I disagree with the article I use deep sea rods and spinning reels. I have caught 50 lbs flat head catfish. on 17 lb test line. It is all in the way the drag is set. and how you fight the fish. I fish the Tennessee River and we have a lot of big fish.
This article was very informative and will assist me with making my decision on what reel to purchase.
I am an average fisherman but I want to experience the baitcasting reel on my next outing, whenever that may be with our stay-at-home in place.
Thank you Darrin, we’re glad if we’ve been able to assist you!
Keep safe today so you can fish tomorrow!

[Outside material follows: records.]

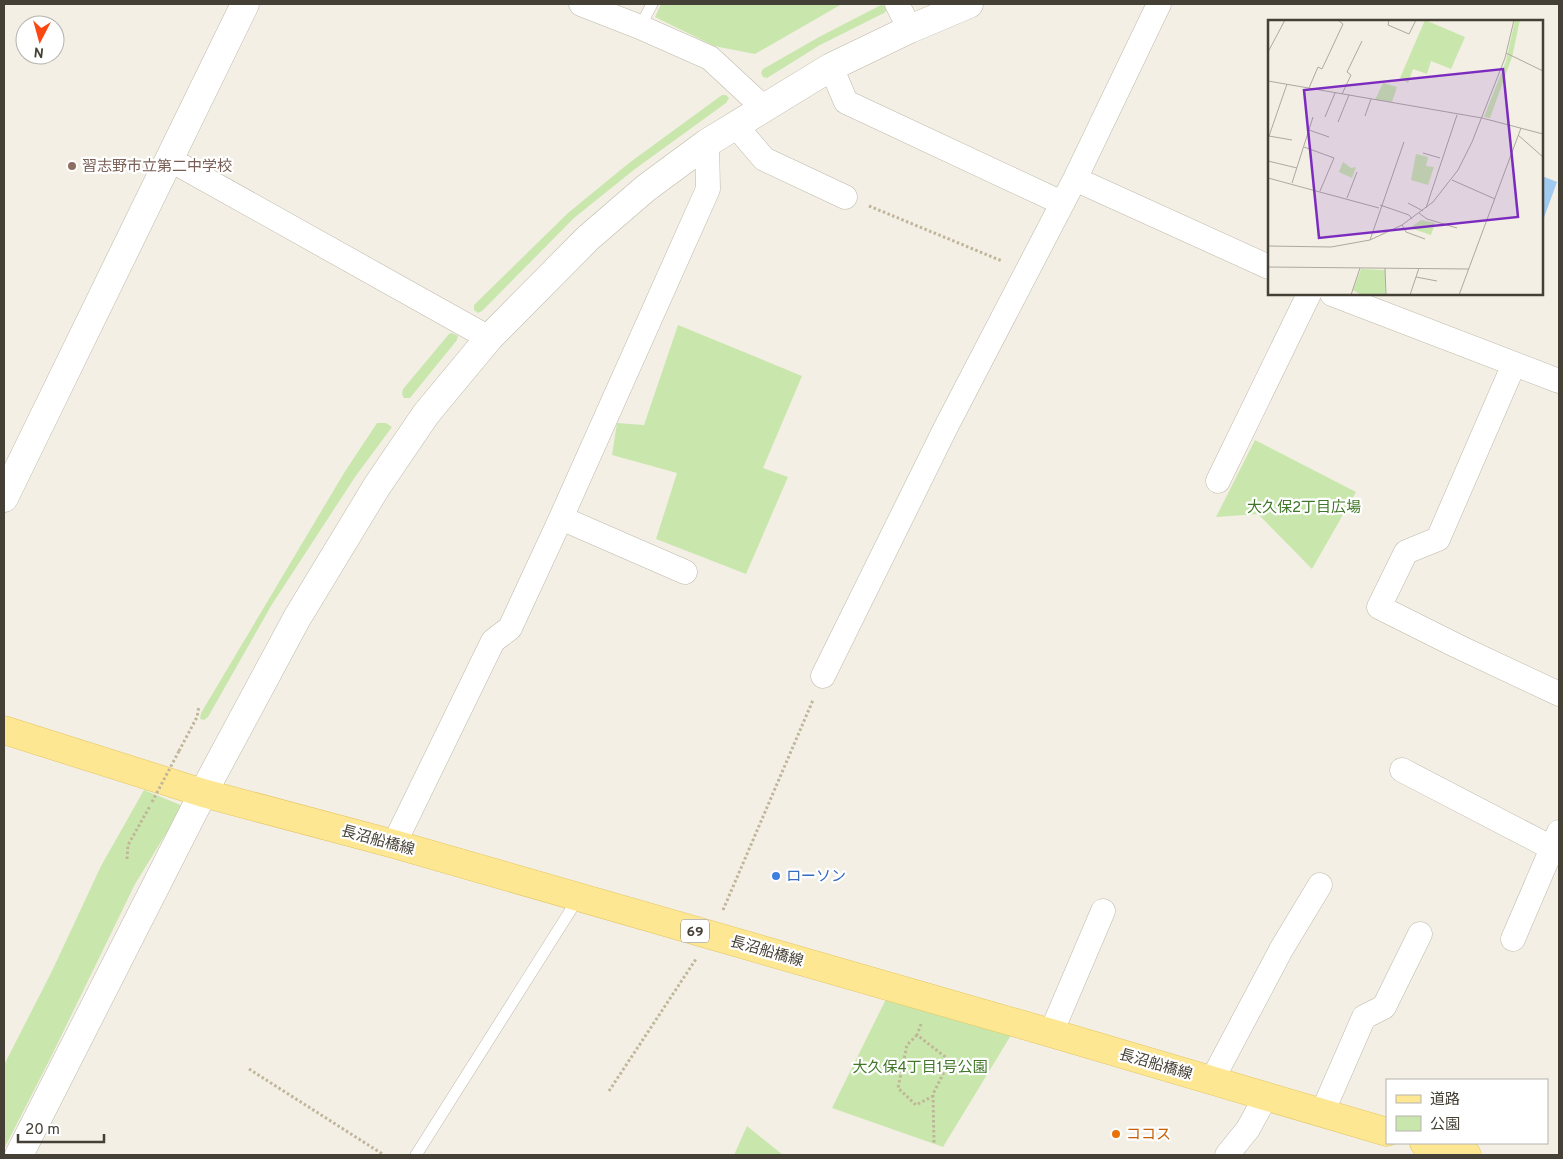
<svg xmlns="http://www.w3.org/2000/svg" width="1563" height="1159" font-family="Overpass,'Noto Sans JP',sans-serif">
	<rect width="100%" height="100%" fill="#f3efe5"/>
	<path fill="#c9e7ad" d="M 661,4 L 842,4 L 755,54 L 714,46 L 655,17 Z
		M 881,5 L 885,6 L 887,10 L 884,13 L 820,45 L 767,78 L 763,77 L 761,73 L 763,69 L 819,37 Z
		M 722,95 L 726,95 L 729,98 L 726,103 L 635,169 L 574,218 L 482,311 L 478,313 L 474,310 L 474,305 L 568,213 L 629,163 Z
		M 678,325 L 802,376 L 763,468 L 788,477 L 746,574 L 656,539 L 677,473 L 612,455 L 617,423 L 644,425 Z
		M 452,333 L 458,336 L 457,340 L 410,398 L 404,398 L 402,394 L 403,389 L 449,334 Z
		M 377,423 L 386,423 L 392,427 L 355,477 L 271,606 L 208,717 L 204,720 L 200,719 L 201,713 L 344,473 Z
		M 1255,440 L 1356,492 L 1312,569 L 1258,514 L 1216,517 Z
		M 144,790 L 183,806 L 135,884 L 50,1059 L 4,1149 L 4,1065 L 52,971 L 101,866 Z
		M 890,991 L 1016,1027 L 943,1147 L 832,1108 Z
		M 747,1126 L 783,1155 L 734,1155 Z"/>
	<path fill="#a0caf0" d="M 1542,176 L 1557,182 L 1542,223 Z"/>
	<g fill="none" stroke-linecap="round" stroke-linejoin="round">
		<defs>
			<path id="service" d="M 640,27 L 652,4
				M 416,1155 L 579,897"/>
			<path id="minor" d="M 581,4 L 640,27 L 710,58 L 765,109
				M 897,4 L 910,29
				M 831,67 L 846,102 L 1062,203
				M 736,126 L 764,159 L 845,197
				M 169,159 L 489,338
				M 1075,179 L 1269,267
				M 1332,294 L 1559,381
				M 1514,364 L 1438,539 L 1406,552 L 1379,607 L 1457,646 L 1559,694
				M 1218,481 L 1309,294
				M 561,518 L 685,572
				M 823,676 L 946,427 L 1075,179 L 1159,4
				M 1402,770 L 1552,848
				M 394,844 L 493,641 L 510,628 L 561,518 L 708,189 L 707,143
				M 1513,939 L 1559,832
				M 1051,1033 L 1103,911
				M 1212,1080 L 1282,948 L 1320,885
				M 1322,1113 L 1364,1017 L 1384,1007 L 1420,934
				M 1227,1155 L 1248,1129 L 1266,1096"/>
			<path id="tertiary" d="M 4,498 L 245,4
				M 19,1155 L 203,793 L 297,618 L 377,486 L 426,414 L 489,338 L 588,238 L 646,188 L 707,143 L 831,67 L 910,29 L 969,4"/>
			<path id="primary" d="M 4,730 L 203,793 L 394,844 L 1051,1033 L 1387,1132
				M 1424,1143 L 1467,1155"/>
		</defs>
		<use href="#service" stroke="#beb8a8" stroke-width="12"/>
		<use href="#minor" stroke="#beb8a8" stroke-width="25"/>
		<use href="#tertiary" stroke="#beb8a8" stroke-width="29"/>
		<use href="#primary" stroke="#e4c662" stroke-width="29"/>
		<path stroke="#c0b599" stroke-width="3" stroke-dasharray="2.5 2.5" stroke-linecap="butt" d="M 869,206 L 1002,261
			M 179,751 L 197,717 L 199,706
			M 127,859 L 128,845 L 150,806
			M 723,910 L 813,700
			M 921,1024 L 917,1035 L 948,1059 L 943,1074 L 933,1094 L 934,1144
			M 917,1035 L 907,1045 L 898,1088 L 916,1105 L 933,1096
			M 249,1069 L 384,1155
			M 609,1091 L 696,959"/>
		<use href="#service" stroke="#fff" stroke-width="11"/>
		<use href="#minor" stroke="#fff" stroke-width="24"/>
		<use href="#tertiary" stroke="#fff" stroke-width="28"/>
		<use href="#primary" stroke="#fee792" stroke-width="28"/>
		<path stroke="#c0b599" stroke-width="3" stroke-dasharray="2.5 2.5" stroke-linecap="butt" d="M 152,802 L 179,751"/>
	</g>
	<circle fill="#8d6e63" stroke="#fff" stroke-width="2" cx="72" cy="166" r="5"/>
	<circle fill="#3f7fe0" stroke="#fff" stroke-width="2" cx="776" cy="876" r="5"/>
	<circle fill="#e8710a" stroke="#fff" stroke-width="2" cx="1116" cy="1134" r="5"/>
	<g text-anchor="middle" stroke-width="4.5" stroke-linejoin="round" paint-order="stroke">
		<rect fill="#fff" stroke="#7d7972" stroke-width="1" x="681" y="919.5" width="28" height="23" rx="4"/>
		<g font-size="14" font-weight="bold" fill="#454035">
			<text x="695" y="936">69</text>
		</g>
		<g font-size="15" fill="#785e54" stroke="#fff" text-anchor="start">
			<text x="82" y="171">習志野市立第二中学校</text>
		</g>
		<g font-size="15" fill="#407728" stroke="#fff">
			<text x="1304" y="512">大久保2丁目広場</text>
			<text x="920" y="1072">大久保4丁目1号公園</text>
		</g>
		<g font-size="15" fill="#454035" stroke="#fff">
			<text transform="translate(378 840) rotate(15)" y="5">長沼船橋線</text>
			<text transform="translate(767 951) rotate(16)" y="5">長沼船橋線</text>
			<text transform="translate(1156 1064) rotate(16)" y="5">長沼船橋線</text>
		</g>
		<g font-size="15" fill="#366cbe" stroke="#fff" text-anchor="start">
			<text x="786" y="881">ローソン</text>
		</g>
		<g font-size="15" fill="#c56008" stroke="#fff" text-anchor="start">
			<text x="1126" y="1139">ココス</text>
		</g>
	</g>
	<g transform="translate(1268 20)">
		<rect width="275" height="275" fill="#f3efe5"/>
		<path d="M 157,0 L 197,17 L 183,49 L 163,41 L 159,54 L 145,49 L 140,63 L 132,58 ZM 247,0 L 252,0 L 244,37 L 222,98 L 216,97 L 238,41 ZM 115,63 L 129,67 L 124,82 L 107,80 ZM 148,134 L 160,137 L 158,146 L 166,147 L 160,165 L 143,160 ZM 75,142 L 83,148 L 88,147 L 84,158 L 71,152 ZM 153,200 L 167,203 L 163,215 L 142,208 ZM 93,249 L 117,250 L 117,275 L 93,275 L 85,270 Z" fill="#c9e7ad"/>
		<path fill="none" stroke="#ada99f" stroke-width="1" d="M 121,0 L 120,5 L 141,14 L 148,0M 0,32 L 17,0M 238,33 L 275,51M 0,61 L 214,98 L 275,114M 41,68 L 50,47 L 54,49 L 75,4 L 70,0M 74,74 L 83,55 L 79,52 L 94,21M 97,96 L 103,79M 57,97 L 67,73M 70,102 L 81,75M 41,110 L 61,117M 250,115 L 275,137M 1,116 L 24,120M 0,119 L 19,64M 36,127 L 66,138 L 52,171M 155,133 L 172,138M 0,141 L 29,148M 0,158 L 111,188M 184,160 L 227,179M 24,163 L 45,97M 79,178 L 89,152M 140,183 L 155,191M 112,185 L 141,195 L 144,199M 158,188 L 189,95M 151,193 L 159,199 L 189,208M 134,205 L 138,212 L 157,219M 102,220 L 136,122M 0,226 L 63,227 L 102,220 L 134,205 L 165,182 L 190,150 L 204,122 L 237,38 L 246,0M 0,247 L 201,249M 117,248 L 118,275M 148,257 L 169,261M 83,275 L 92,248M 142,275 L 151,248M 191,275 L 253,108"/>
		<path fill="#7b2cbf" fill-opacity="0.15" stroke="#7b2cbf" stroke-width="2.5" d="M 235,49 L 250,197 L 51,218 L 36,70 Z"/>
		<rect width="275" height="275" fill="none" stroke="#454035" stroke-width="2.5"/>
	</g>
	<rect width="1563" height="1159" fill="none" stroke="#454035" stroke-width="10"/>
	<rect x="1386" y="1079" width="162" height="65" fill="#ffffff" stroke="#b5b3ae"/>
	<rect x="1396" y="1095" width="25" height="8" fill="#fee792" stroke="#b5b3ae"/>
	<text x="1430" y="1104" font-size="15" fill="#454035">道路</text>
	<rect x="1396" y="1116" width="25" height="15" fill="#c9e7ad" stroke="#b5b3ae"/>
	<text x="1430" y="1129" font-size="15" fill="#454035">公園</text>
	<g transform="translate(40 40) rotate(186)"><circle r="24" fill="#ffffff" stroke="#b5b3ae"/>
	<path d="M0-4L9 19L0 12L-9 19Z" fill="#fb4714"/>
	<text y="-8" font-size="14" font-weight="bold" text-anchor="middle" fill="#454035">N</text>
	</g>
	<path d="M18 1134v8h86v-8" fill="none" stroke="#454035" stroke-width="2.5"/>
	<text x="25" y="1134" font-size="15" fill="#454035" stroke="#ffffff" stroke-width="4" paint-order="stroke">20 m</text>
</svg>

I don’t consider it a choice. For me, both reels have their purposes. That comparison chart is not true. Baitcasters are not used for larger fish and spinning reels have many more size options too. A conventional reel is not a baitcaster. Bsitcasters are generally used more in freshwater too. And baitcasters don’t hold more line either because of the size options available with spinning reels. A 1000 size to a 10,000 size spinning reel. There is more but you get my point…
I don’t agree with this article in many aspects. I have been fishing for over 26 years and been a huge catfish angler for over 20. And I have caught many blues over 65 pounds and some 50 plus flatheads on spinning reels, without any issue. And this article didn’t go over different line like braid which is small in diameter. In example 20 pound braid has the same diameter as 6 to 8 pound mono. There fore you can put a ton of 20 to 50 pound braid on a spinning reel and reel in big fish wether Salt water or freshwater. I own spinning and baitcasters. I mainly use spinning reels now because where I fish I don’t need to be able to get the extra casting distance a baitcaster can give you. Although I can cast my spinning reels almost as far and it also depend on the length of your rod and you guys even failed to mention that. I did however agree with some of the stuff you guys talked about.